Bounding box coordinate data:
---
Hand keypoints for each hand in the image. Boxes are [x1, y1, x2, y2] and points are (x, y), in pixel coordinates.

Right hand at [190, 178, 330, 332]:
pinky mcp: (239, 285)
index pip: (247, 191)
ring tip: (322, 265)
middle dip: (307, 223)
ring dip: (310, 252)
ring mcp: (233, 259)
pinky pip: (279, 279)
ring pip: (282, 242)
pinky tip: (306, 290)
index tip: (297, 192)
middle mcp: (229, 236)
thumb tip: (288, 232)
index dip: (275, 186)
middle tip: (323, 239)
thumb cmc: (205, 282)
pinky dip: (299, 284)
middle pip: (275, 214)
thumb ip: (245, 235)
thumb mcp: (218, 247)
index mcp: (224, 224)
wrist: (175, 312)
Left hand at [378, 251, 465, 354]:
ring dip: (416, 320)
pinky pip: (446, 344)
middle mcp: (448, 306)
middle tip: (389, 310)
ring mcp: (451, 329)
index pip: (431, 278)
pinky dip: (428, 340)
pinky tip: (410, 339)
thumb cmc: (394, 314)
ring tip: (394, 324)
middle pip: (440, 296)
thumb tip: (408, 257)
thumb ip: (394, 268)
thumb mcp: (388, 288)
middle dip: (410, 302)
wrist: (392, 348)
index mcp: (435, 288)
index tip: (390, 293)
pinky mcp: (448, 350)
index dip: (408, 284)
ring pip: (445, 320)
---
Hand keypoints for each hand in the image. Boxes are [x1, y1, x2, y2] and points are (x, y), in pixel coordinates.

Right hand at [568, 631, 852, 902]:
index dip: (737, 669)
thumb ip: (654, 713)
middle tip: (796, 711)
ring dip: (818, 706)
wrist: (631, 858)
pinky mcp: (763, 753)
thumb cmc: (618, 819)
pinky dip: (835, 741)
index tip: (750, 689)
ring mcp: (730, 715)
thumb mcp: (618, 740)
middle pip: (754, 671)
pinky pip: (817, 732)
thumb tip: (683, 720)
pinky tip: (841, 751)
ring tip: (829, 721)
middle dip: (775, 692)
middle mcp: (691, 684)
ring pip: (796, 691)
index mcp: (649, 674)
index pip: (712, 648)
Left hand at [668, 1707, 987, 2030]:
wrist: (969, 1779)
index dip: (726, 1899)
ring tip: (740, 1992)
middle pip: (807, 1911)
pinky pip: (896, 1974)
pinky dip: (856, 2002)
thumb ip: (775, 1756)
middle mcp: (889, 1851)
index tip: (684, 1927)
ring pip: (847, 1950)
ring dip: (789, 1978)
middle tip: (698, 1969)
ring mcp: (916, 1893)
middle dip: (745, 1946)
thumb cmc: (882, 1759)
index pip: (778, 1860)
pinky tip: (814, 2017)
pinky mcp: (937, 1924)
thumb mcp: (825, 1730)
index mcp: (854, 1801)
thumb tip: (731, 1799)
---
◆ **WHAT TO DO**
Among the records above, repeat exactly the line with "ring pip: (282, 242)", the line with "ring pip: (445, 320)", and every line in between, and only those.

◆ **RESULT OF THE TASK**
ring pip: (282, 242)
pinky tip: (306, 290)
index tip: (297, 192)
middle mcp: (229, 236)
thumb tip: (288, 232)
index dip: (275, 186)
middle tip: (323, 239)
thumb cmc: (205, 282)
pinky dip: (299, 284)
middle pip: (275, 214)
thumb ip: (245, 235)
thumb mcp: (218, 247)
index mcp: (224, 224)
wrist: (175, 312)
Left hand at [378, 251, 465, 354]:
ring dip: (416, 320)
pinky pip: (446, 344)
middle mcp: (448, 306)
middle tip: (389, 310)
ring mcp: (451, 329)
index pip: (431, 278)
pinky dip: (428, 340)
pinky tip: (410, 339)
thumb cmc: (394, 314)
ring tip: (394, 324)
middle pip: (440, 296)
thumb tip: (408, 257)
thumb ip: (394, 268)
thumb mcp: (388, 288)
middle dip: (410, 302)
wrist: (392, 348)
index mcp: (435, 288)
index tip: (390, 293)
pinky mcp: (448, 350)
index dip: (408, 284)
ring pip: (445, 320)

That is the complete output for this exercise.